LawProse Lesson #221: The fallacy of intelligibility.

LawProse Lesson #221: The fallacy of intelligibility.

The fallacy of intelligibility. Several readers wrote about last week’s lesson to say that it matters not one whit whether you “cite a case” or “cite to a case.” They said: “Everybody knows what it means.” That’s an interesting line of argument. You’ll encounter it often in usage circles, but not among those who prize fastidiousness with language. True, language is an arbitrary set of conventions, and there is no logical reason why we say “contrary to” instead of “contrary of” or “contrary with.” It’s largely a matter of linguistic custom. Educated speakers of English are expected to know which preposition to use with “contrary.” It’s a linguistic marker. There is some logic behind preferring “couldn’t care less” to “could care less” (are you trying to say that you do care?); this particular phrase, like so many others, is also a linguistic marker.

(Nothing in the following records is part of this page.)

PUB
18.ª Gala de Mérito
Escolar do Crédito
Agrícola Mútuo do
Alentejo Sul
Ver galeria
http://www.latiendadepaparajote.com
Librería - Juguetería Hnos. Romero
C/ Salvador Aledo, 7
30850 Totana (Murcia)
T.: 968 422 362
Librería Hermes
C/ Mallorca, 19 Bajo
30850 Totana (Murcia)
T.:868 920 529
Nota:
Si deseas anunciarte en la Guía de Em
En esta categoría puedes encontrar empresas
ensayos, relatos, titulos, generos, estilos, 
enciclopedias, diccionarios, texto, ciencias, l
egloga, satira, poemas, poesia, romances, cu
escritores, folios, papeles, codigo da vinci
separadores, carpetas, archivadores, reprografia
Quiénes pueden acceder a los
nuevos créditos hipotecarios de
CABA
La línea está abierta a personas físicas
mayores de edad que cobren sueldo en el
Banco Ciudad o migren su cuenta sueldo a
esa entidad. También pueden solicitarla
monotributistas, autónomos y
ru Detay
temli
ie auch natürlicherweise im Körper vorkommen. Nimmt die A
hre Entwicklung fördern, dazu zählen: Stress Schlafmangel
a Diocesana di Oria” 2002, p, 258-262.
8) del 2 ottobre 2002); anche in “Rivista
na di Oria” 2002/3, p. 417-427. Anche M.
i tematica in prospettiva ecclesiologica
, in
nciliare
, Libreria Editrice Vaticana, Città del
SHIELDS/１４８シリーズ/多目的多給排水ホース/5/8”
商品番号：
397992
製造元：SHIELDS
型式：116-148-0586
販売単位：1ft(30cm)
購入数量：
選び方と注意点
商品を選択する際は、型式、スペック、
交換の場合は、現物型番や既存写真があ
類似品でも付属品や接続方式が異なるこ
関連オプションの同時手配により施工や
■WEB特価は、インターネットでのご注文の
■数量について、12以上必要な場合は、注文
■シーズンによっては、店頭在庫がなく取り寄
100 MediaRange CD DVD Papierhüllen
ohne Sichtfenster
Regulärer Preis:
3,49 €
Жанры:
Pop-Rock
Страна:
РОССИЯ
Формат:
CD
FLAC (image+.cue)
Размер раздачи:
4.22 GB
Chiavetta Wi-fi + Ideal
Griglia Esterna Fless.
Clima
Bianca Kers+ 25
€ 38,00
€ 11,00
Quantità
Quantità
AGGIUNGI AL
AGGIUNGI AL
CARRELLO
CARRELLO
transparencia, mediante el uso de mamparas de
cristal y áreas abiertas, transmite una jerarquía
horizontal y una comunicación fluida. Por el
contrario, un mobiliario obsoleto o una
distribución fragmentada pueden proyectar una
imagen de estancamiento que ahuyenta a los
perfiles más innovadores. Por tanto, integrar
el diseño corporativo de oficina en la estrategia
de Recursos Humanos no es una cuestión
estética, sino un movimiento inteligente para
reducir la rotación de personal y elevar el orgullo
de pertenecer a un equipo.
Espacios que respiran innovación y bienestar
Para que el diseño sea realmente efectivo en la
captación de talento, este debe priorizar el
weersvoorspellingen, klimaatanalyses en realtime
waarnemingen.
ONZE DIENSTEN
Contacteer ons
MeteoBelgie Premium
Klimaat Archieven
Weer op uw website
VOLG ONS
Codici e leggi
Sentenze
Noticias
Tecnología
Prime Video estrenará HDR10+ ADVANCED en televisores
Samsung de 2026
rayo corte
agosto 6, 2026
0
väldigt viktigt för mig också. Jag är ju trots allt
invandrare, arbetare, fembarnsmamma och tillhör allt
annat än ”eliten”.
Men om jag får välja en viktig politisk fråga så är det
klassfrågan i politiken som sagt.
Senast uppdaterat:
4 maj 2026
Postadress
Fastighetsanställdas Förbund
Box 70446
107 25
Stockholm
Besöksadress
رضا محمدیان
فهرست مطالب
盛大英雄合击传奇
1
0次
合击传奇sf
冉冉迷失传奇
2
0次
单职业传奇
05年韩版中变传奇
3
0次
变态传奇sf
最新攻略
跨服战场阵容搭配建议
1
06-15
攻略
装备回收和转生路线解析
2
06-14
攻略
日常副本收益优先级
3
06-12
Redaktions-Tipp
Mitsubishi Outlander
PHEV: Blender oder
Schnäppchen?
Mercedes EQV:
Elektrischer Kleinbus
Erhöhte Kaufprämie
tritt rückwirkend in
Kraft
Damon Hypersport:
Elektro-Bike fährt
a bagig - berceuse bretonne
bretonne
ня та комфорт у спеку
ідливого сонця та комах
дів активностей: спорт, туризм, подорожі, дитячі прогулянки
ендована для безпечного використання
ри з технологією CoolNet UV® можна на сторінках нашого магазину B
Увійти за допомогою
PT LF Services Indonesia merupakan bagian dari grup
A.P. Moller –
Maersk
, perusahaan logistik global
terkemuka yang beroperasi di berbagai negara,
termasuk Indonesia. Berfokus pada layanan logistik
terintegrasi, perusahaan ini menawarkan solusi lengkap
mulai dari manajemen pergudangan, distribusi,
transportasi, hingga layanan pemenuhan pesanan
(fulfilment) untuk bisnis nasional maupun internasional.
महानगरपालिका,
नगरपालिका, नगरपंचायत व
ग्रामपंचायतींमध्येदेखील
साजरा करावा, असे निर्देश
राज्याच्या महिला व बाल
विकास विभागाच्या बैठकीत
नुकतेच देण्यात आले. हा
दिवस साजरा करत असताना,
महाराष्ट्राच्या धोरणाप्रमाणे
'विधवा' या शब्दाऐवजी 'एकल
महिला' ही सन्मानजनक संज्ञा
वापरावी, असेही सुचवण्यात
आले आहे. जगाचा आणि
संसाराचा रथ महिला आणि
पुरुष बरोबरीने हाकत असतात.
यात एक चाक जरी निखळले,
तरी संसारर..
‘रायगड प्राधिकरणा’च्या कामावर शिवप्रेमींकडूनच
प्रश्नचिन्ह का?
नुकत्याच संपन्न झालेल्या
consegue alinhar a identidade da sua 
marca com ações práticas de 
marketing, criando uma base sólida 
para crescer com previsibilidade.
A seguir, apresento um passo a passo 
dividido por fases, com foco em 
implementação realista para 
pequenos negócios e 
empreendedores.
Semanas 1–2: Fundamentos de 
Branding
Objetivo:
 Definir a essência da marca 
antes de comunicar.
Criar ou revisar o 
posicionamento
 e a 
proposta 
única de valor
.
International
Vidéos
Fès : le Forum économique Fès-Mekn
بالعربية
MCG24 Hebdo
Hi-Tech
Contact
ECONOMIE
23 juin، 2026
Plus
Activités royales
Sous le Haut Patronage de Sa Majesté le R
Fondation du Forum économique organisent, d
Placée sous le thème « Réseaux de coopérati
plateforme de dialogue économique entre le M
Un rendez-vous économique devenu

Do you think that idiosyncrasy is a form of government? That maelstrom is a kind of storm? That a bellwether is an omen of bad (or even good) weather? These, too, are linguistic markers. There are thousands of them. Few of these markers lead to real confusion. Rather, they may result in a loss of credibility for the speaker or writer. Nonstandard, ungrammatical language irks educated readers. It distracts them and makes them less likely, even unwilling, to align themselves with you. Wrong words are like wrong notes in music: they spoil the tune. And wrong words make readers stop thinking about your message and start pondering your educational deficits. If anyone tells you otherwise (that is, if someone says it don’t make no never-mind), don’t believe it. Further reading: Garner’s Modern American Usage 154-56 (3d ed. 2009) (s.v. class distinctions). Garner’s Dictionary of Legal Usage 158-59 (3d ed. 2011). The Chicago Manual of Style (16th ed. 2010).